-- Page extract follows --
I am a Tom Brady pajama believer.

The Garments

Tom Brady’s entry into the lucrative men’s nightwear market came this January when he announced a partnership with Under Armour to sell his own line of branded pajamas.

Brand cheerleaders like ESPN’s Darren Rovell and Sports Illustrated’s Tim Newcomb lavished praise on the products (even though they weren’t even publicly available yet), while others insinuated it was all a sham.

Indeed, the pajamas were just the latest in Brady’s ongoing effort to parlay his on-the-field success into a holistic wellness brand called TB12 — a multifaceted operation that includes apparel, a vegan diet plan and a specialized exercise routine that’s only taught at Brady’s personal gym in Foxborough, Massachusetts.

A set of full-length tops and bottoms costs a ridiculous $200 (supermodel cuddle-buddy not included).

But these are no ordinary pajamas, according to Brady and Under Armour. Oh, no. These are the same pajamas that help Brady defy Father Time, and continue playing at a Hall of Fame-level even though he’s damn near 40.

Woven into the the fabric are “bioceramics” that “[absorb] the body’s natural heat” while you’re sleeping and reflect it back at you in the form of “Far Infrared” energy, helping your muscles recover faster and better.

Excuse me, Tom, but you’ve got to be fucking kidding me. Your special jam-jams are going to magically heal all my aches and pains?

I just broke my forearm doing the jerk-off motion so hard.

The Science

Under Armour cites a 2012 National Institutes of Health paper that says far infrared technology has been linked to everything from improved sleep to weight loss to helping nursing mothers lactate. And infrared-emitting fabrics have “delayed the onset of fatigue, induced by muscle contractions” in some test subjects.

So maybe Brady’s Athlete Recovery Sleepwear isn’t bullshit after all.

Then again, the authors of that study were from Harvard, so we can’t rule out that their results are in service of some larger pro-Boston agenda.

(Seriously, though, why does Boston have such an outsize influence on our culture? You know how many people live in Boston? Just 650,000! Not even a million! I never again want to see another movie about Tommy From Quinzee and his hardscrabble drinking buddies Sully and Mac. Good Will Hunting is enough.)

https://twitter.com/KevinfromPgh/status/823219711957762048

My Experience

I usually wear only boxer-briefs to bed, if that, so I expected full-length pajamas to feel like a straitjacket. All that fabric rubbing against my linen sheets? Too much friction!

But I was amazed to find that the Brady jammies were comfortable. Like, unbelievably so. They were simultaneously gentle and cozy—almost like silk pajamas, but with less of a “I’m a horny old man” vibe to them. I found myself putting them on long before I even slipped into bed. I wish I were wearing them right now.

My first night’s sleep was wondrous and uninterrupted. Normally, I wake up at least once in the middle of the night, but I slept straight on until morning that first night and woke up with an energy and optimism that usually doesn’t come until my second cup of coffee.
-- Page extract concluded --
» **What is being asked**:
Answer these questions from the Tom Brady pajama review:
(a) What does a set of full-length tops and bottoms cost?
(b) In what year was the National Institutes of Health paper cited by Under Armour published?
(c) What does the reviewer usually wear to bed?
-- Given records follows --
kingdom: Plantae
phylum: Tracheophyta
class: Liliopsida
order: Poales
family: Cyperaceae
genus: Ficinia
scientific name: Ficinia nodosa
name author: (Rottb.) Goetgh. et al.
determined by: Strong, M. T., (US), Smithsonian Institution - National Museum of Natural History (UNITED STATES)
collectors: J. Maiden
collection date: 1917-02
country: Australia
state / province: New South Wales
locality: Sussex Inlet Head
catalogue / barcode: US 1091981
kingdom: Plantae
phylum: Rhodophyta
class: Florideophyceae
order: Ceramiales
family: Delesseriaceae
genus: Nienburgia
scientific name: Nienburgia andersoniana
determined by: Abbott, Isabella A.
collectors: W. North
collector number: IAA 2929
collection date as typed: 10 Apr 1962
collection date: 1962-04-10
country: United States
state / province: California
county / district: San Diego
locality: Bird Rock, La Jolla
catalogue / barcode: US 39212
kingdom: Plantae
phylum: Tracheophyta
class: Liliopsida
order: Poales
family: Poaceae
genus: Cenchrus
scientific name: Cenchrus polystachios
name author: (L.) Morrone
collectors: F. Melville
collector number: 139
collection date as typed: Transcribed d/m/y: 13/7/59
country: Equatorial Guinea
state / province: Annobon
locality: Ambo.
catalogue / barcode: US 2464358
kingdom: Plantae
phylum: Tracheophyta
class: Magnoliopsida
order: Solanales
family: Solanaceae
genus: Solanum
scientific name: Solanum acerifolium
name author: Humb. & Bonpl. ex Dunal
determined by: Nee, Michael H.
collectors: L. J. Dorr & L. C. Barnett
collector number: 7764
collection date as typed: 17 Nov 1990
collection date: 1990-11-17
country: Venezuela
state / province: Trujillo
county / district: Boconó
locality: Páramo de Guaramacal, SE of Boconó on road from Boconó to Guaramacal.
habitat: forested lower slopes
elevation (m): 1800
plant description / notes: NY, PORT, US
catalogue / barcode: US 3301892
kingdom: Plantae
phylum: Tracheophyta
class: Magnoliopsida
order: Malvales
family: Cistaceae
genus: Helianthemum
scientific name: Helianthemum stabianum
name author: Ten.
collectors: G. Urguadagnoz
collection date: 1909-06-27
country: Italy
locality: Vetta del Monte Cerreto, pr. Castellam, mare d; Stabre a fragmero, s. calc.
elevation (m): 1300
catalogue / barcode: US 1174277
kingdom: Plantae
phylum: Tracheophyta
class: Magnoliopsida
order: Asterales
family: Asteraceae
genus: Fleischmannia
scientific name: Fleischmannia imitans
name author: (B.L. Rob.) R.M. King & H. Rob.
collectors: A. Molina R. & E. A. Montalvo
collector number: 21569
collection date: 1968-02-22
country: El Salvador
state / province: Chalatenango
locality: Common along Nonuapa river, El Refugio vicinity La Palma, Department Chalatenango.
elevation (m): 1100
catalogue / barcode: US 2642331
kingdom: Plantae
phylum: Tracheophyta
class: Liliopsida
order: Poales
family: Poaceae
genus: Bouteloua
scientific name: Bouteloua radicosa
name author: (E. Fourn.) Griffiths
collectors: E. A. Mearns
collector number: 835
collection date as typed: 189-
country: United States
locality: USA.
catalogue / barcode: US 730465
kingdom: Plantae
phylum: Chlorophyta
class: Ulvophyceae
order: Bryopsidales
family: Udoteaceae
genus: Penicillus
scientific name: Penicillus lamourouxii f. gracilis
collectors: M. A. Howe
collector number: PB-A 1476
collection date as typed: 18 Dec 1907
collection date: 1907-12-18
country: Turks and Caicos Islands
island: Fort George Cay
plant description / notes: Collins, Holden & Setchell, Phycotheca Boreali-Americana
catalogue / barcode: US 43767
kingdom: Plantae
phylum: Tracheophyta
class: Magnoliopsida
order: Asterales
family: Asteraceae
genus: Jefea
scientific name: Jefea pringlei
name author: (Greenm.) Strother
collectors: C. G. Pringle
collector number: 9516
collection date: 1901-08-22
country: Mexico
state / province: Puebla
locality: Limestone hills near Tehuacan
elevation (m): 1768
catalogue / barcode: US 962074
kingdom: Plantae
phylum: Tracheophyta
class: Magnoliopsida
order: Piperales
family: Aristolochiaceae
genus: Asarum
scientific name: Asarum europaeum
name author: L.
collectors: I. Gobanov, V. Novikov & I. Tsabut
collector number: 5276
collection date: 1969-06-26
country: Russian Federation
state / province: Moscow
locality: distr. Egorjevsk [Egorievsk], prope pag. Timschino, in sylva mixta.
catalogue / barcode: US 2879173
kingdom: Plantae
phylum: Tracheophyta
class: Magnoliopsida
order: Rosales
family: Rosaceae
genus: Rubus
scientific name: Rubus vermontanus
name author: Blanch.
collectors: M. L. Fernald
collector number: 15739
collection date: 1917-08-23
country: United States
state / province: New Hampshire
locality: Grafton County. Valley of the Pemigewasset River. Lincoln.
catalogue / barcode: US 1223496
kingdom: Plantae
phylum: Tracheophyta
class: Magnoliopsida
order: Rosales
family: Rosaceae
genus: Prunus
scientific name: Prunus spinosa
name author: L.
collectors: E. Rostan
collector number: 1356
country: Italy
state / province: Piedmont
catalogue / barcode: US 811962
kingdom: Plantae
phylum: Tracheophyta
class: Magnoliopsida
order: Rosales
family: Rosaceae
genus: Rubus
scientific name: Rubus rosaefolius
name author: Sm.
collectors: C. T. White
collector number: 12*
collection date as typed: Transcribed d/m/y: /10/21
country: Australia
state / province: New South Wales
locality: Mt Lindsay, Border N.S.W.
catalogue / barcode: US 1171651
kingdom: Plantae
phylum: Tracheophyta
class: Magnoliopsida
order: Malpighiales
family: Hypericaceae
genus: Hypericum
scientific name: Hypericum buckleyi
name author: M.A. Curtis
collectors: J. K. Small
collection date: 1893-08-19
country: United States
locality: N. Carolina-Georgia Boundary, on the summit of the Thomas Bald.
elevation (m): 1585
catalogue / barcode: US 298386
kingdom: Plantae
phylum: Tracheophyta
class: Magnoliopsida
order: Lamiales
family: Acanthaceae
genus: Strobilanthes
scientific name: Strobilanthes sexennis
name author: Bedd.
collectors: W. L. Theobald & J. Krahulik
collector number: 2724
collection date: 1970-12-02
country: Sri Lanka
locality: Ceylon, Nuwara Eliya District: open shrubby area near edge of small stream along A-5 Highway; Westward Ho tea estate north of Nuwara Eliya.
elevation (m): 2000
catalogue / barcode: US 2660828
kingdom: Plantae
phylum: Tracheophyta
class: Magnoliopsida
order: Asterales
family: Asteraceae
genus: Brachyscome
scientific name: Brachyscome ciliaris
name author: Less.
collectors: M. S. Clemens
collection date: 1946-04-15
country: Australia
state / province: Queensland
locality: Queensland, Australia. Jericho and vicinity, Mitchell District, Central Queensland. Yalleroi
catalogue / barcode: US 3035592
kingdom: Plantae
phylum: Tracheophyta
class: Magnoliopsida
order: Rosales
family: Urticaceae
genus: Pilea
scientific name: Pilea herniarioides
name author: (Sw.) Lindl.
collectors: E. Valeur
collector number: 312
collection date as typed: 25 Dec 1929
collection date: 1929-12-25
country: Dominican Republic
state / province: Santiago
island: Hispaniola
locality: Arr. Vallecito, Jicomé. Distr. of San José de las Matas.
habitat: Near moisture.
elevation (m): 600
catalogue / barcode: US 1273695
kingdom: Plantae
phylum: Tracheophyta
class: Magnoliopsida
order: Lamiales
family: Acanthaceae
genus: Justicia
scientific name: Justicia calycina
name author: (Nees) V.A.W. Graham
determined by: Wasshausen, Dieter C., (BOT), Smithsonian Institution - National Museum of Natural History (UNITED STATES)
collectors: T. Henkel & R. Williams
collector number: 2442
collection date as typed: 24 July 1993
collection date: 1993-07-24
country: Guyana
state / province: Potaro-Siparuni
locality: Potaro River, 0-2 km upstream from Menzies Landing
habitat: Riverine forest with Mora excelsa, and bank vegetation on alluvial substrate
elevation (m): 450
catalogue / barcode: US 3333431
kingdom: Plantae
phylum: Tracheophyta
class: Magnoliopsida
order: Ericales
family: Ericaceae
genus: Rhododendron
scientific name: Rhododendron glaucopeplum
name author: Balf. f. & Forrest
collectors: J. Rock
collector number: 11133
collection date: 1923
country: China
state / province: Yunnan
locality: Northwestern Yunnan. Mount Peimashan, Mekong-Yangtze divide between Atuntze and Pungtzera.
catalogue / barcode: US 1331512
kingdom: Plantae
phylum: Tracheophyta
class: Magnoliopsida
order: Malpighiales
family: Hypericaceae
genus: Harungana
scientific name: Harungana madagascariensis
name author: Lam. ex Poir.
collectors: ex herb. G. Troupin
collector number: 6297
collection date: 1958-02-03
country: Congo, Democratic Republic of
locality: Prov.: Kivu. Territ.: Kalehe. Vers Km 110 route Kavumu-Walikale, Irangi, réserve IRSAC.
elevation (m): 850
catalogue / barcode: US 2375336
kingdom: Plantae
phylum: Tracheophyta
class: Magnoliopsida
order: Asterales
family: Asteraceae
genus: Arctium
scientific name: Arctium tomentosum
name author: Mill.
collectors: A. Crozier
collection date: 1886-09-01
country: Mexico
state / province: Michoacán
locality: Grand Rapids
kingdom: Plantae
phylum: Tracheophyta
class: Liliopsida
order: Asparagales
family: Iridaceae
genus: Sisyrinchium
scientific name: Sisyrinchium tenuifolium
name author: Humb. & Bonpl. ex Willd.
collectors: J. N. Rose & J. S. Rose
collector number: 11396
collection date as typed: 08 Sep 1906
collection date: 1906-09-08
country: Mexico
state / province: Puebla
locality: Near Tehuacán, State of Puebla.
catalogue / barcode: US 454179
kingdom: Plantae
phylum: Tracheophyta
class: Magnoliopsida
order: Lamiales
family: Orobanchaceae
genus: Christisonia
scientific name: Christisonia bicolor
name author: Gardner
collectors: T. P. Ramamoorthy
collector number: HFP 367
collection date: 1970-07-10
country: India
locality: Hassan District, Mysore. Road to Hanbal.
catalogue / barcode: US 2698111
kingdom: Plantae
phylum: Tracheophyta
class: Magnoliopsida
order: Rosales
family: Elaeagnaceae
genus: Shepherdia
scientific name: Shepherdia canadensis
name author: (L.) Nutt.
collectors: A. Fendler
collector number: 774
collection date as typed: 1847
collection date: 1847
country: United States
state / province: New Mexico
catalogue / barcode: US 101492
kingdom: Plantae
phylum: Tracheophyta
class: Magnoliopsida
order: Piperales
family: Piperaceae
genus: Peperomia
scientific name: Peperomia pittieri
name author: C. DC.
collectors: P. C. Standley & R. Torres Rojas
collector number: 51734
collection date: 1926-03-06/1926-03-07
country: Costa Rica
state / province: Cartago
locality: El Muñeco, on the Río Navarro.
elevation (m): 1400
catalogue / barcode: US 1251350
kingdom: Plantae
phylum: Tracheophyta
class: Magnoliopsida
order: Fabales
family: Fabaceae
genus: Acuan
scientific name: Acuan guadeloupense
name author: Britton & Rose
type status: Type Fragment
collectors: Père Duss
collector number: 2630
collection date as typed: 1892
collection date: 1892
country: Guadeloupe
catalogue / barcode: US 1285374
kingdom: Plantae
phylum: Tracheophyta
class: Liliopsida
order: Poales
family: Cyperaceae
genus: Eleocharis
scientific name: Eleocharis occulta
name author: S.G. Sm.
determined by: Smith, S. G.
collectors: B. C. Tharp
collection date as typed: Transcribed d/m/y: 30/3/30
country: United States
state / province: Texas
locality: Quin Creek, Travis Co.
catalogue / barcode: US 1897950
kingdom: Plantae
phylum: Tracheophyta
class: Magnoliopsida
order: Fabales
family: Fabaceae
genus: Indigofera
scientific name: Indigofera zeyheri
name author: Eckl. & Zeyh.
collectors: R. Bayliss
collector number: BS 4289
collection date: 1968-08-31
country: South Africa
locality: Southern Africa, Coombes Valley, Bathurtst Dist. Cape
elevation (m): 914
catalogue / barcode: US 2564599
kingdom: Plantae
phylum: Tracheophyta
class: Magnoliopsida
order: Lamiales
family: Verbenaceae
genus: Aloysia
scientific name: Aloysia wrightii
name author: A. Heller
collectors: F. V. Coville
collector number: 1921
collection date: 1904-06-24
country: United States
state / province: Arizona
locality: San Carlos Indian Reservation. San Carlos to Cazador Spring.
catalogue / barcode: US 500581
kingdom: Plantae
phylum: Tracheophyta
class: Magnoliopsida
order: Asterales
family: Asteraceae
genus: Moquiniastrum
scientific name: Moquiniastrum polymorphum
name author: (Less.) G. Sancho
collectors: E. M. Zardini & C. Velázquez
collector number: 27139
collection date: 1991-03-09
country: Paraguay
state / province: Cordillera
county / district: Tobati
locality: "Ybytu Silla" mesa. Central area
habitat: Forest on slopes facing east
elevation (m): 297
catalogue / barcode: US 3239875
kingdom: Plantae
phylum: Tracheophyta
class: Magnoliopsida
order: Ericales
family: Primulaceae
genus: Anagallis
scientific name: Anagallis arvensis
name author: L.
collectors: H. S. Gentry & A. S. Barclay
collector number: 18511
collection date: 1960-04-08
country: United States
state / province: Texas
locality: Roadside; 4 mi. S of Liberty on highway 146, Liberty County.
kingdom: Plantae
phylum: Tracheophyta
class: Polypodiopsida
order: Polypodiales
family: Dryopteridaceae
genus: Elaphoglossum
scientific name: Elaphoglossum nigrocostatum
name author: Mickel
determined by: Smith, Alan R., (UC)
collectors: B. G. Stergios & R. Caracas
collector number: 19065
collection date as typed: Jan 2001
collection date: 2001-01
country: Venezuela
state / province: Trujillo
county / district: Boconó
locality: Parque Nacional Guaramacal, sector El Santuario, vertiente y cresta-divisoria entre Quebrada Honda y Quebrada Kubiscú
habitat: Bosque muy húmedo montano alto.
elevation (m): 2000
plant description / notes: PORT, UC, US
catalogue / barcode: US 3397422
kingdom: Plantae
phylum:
-- Given records concluded --
» **Task solution**:
(a) $200
(b) 2012
(c) Only boxer-briefs, if that